THE DATA:
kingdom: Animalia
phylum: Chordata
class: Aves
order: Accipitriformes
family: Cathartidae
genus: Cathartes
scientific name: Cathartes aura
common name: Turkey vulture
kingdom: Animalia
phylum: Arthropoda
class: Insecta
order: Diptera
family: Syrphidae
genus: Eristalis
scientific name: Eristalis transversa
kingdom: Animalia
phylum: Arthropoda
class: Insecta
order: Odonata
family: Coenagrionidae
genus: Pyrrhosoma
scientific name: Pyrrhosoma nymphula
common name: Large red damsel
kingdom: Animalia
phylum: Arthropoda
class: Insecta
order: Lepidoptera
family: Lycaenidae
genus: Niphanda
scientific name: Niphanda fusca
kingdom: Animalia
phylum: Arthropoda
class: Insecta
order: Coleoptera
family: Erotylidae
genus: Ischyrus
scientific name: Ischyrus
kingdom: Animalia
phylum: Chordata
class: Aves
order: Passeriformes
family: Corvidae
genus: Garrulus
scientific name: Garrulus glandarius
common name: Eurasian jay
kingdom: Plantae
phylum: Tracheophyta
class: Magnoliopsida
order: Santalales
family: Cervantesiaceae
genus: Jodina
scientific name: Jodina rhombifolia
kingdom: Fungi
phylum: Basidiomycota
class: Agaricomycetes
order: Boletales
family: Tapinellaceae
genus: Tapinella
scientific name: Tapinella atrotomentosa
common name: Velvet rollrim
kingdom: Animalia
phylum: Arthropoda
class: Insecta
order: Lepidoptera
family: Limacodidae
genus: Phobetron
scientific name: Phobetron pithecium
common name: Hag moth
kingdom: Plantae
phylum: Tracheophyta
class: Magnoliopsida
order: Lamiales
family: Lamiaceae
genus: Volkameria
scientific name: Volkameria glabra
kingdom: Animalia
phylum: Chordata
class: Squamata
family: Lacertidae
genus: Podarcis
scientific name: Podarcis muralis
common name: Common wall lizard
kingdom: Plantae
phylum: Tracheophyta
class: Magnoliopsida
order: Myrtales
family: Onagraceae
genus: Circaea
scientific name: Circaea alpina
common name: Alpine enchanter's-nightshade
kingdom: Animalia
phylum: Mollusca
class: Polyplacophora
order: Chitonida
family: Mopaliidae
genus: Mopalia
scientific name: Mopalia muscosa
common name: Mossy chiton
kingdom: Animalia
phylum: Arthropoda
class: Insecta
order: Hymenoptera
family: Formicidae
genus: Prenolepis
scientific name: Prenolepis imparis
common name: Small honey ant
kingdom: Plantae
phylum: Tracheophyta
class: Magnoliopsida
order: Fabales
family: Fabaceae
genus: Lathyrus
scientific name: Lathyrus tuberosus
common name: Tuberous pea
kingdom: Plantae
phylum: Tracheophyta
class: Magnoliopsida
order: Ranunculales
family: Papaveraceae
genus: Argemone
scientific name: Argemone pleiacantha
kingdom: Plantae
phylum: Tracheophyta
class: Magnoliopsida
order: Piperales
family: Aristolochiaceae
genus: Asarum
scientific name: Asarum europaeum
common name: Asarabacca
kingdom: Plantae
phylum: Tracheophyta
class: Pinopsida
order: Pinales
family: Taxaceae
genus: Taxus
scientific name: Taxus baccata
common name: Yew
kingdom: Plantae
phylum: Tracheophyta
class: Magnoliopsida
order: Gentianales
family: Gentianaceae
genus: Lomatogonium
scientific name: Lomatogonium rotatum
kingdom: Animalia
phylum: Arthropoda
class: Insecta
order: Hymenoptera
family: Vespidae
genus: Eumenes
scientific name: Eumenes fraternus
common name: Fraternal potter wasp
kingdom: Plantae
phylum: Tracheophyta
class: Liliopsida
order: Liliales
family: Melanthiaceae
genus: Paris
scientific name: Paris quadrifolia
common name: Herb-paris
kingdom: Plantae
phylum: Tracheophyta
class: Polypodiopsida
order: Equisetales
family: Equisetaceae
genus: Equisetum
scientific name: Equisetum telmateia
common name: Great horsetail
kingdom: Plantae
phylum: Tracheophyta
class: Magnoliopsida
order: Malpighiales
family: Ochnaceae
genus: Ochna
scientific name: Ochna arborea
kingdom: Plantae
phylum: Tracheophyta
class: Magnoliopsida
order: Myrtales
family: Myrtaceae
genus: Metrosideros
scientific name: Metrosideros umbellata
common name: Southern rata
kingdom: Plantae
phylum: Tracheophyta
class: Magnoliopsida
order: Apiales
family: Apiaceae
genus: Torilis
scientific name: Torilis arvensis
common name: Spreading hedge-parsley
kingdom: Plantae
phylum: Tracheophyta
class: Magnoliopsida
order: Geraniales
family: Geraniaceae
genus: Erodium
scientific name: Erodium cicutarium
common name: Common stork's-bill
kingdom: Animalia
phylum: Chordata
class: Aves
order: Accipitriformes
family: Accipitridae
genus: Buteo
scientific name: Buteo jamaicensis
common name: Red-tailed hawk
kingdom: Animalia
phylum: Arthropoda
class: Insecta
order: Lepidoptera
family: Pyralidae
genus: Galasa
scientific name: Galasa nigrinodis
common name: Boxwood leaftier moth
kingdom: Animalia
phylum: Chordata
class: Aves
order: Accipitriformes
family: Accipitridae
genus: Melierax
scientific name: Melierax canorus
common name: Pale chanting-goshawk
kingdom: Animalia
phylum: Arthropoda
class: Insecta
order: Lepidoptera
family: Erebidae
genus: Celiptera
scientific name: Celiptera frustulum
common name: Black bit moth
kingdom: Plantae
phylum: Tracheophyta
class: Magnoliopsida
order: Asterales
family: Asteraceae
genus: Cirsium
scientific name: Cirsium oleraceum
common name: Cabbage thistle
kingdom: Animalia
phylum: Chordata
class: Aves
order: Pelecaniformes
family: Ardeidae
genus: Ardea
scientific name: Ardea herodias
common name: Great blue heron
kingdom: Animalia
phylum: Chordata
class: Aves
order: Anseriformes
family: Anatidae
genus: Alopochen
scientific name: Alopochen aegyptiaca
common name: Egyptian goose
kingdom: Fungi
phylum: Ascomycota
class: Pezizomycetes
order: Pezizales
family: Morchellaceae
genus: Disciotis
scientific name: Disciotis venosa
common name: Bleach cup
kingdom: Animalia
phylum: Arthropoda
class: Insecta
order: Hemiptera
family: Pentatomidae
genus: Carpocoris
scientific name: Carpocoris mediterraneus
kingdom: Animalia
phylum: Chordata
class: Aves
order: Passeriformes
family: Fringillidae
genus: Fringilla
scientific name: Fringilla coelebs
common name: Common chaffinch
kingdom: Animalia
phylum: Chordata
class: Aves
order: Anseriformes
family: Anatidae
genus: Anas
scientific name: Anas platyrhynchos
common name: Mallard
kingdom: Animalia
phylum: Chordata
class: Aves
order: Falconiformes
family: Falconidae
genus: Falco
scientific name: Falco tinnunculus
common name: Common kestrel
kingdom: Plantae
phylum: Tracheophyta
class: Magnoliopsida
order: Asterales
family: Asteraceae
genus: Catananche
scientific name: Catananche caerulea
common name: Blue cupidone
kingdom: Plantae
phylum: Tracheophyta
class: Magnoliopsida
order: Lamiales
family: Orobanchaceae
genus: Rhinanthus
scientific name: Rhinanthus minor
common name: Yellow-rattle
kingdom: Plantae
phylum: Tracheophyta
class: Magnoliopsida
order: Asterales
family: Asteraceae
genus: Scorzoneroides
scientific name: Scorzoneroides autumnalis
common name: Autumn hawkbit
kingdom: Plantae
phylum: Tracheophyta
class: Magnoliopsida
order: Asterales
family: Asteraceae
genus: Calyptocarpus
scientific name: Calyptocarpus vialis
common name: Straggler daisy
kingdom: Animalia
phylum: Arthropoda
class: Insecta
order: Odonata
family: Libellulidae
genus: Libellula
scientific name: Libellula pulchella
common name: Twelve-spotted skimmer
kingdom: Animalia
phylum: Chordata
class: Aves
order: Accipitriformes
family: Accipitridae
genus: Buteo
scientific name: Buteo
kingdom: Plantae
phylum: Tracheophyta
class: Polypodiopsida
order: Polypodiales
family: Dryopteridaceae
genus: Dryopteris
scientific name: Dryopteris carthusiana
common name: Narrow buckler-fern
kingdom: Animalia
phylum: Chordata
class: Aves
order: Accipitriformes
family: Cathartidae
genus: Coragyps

OBJECTIVE: Can you write out the items from their first line through the line containing "genus: Eristalis", switching every "phylum" to "division" and leaving everything else unchanged?

ANSWER TO THIS PROBLEM:
kingdom: Animalia
division: Chordata
class: Aves
order: Accipitriformes
family: Cathartidae
genus: Cathartes
scientific name: Cathartes aura
common name: Turkey vulture
kingdom: Animalia
division: Arthropoda
class: Insecta
order: Diptera
family: Syrphidae
genus: Eristalis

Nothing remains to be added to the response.